“Good for you.” She opened up her notebook again and jotted down a few more ideas.
“I told Jehovah, through his archangel Michael, of course, that I was going to do it, too.”
“Take over the world?”
It sounded silly when she said it out loud, but I could hardly turn back now. “Yes.”
“And how did He take that?”
“Not well, but you don’t know what He did. He created an entire hell dimension just to lock my husband inside and throw away the key. Though we weren’t married at the time. This was a few thousand years ago.”

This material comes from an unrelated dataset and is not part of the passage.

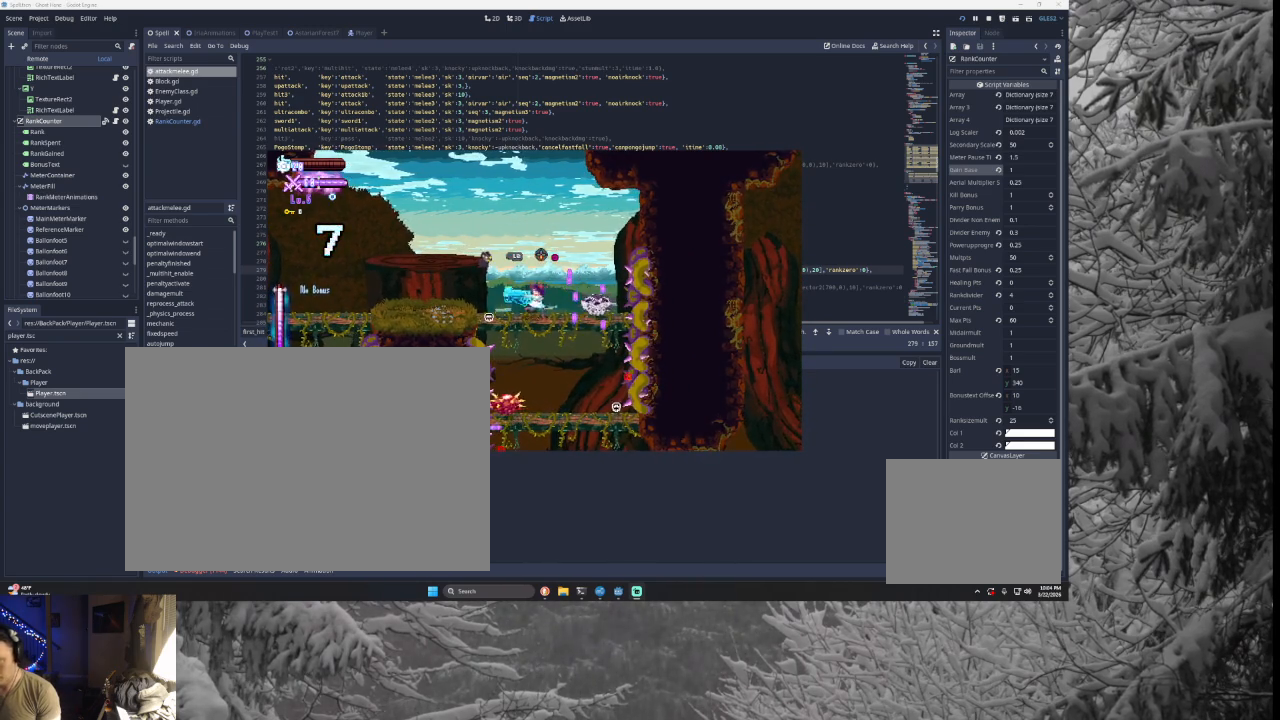
{"buttons": ["TRIANGLE"], "left_stick": "left", "right_stick": "center", "events": [[33, "CROSS", "up"], [67, "SQUARE", "up"], [300, "left_stick", "left"], [433, "TRIANGLE", "down"]]}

Ever since informing Michael of my plans, God had sent a legion of His minions to follow my every move. They were like the heavenly version of the Secret Service. I’d threatened, and, for some reason only they knew of, they’d taken it seriously. But why? I was angry when I said it—and I certainly meant it—but that doesn’t explain why they would take me seriously. Unless I was a real threat.
Hell.
Yes.
“So, God talks to you?”
I snapped back to reality. “Oh, no. Not directly.”
“Right. He talks to you through His archangel, Michael.” She wrote down every word as she said it.
“Yeah. Kind of old-school, if you ask me, what with today’s technology. You know, I thought psychiatrists just sort of listened while the patient talked. You’re gonna run out of ink there, missy.” I laughed nervously.
She gave me a patient smile. “I have more pens in my desk.”
“Gotcha.”
“So, God is upset because you threatened to take over His world?”
“That’s the word on the street.”
“Are you worried?”
“Not especially.”
“Fair enough. Let’s get back to these powers. What do you plan to do with them?”
“Excuse me?”
“Your powers. I mean, surely you’re going to use them for good?”
I got the sneaking suspicion she was humoring me. I was good with that. I threw an arm over my face. “There’s so much, you know? So much I could do. I could cure cancer. I could end famine. I could stop all wars and bring absolute peace to the world.”
“And why don’t you?”
I lowered my arm slowly. “I’m still kind of figuring the whole thing out. I’m saying I could do all those things. Not that I know how.”
“That would be difficult.”
“That and I think that’s why the angels are here. Not, like, in this room, but all around me. Following me. Watching me. I don’t think He wants me to do any of those things.”
“And why wouldn’t He?”
“Autonomy.” When she raised her brows in question, I explained. “That was the deal. After that whole Adam and Eve fiasco—Eve got screwed, by the way—that was the deal. He gave humans complete autonomy. Earth is ours, and it’s up to us to help our fellow man or harm him. To heal ourselves. To do good things. No matter your religion, no matter your beliefs, the lesson is the same: be kind.”
I fought the urge to add another word to the end of that statement.
I lost. “Rewind.”
Damn it. I sucked at fighting. Urges or otherwise.
“It’s a good message,” she said when she came back to me, a microsecond before she started writing again.
“It is. And I have to tell you something else.”
“I’m all ears.”
I released a lengthy sigh and fessed up. “The whole regressive therapy thing? That’s actually secondary to the real reason I’m here.”
“Which is?”
I dropped my feet over Mr. Skarsg?rd and sat up to look her in the eye. Or the part in her hair. Either way, I wanted to study her reaction since I couldn’t feel her emotions. “Dr. Mayfield?”
“Hmm?” she said without looking up.
I cleared my throat and steeled myself. It had to be done. She needed to know the truth. To accept the things she could not change, so the prayer went, and there was definitely no changing this. Without further ado, I said softly, “I’m sorry to have to tell you this, but you died two years ago.”
She kept writing. “Mm-hmm. And you can see me because…?”
“I’m the—”
“—grim reaper. Right. Oh, and a god, no less.”
Wow. I sat back. She took that really well. Either that or she didn’t believe me.
Nah.
I bit my lip while she continued to take notes, but my attention span was only so long. “So, yeah, I’ve been hired, in a manner of speaking, by the new leaser of this office. He’s been experiencing strange events. Just the usual stuff. Cold spots. Magazines moving from one corner on a table to another. Pictures falling off the walls.”
“I see. And he hired you because he thinks the place is haunted.”
“Actually, no. He thinks the landlord wants him to break the lease to use the office for his new juicing business, which is dumb because this would be a horrible location for a juice bar. But he thinks the landlord is trying to scare him off. To frighten him away. To send him fleeing in terror. In a word, he thinks he’s being punked.”
“But you disagree?”
“I do.”
“You think it’s really haunted?”
“Yes, I do. And I have to admit, at first, I thought it was you.”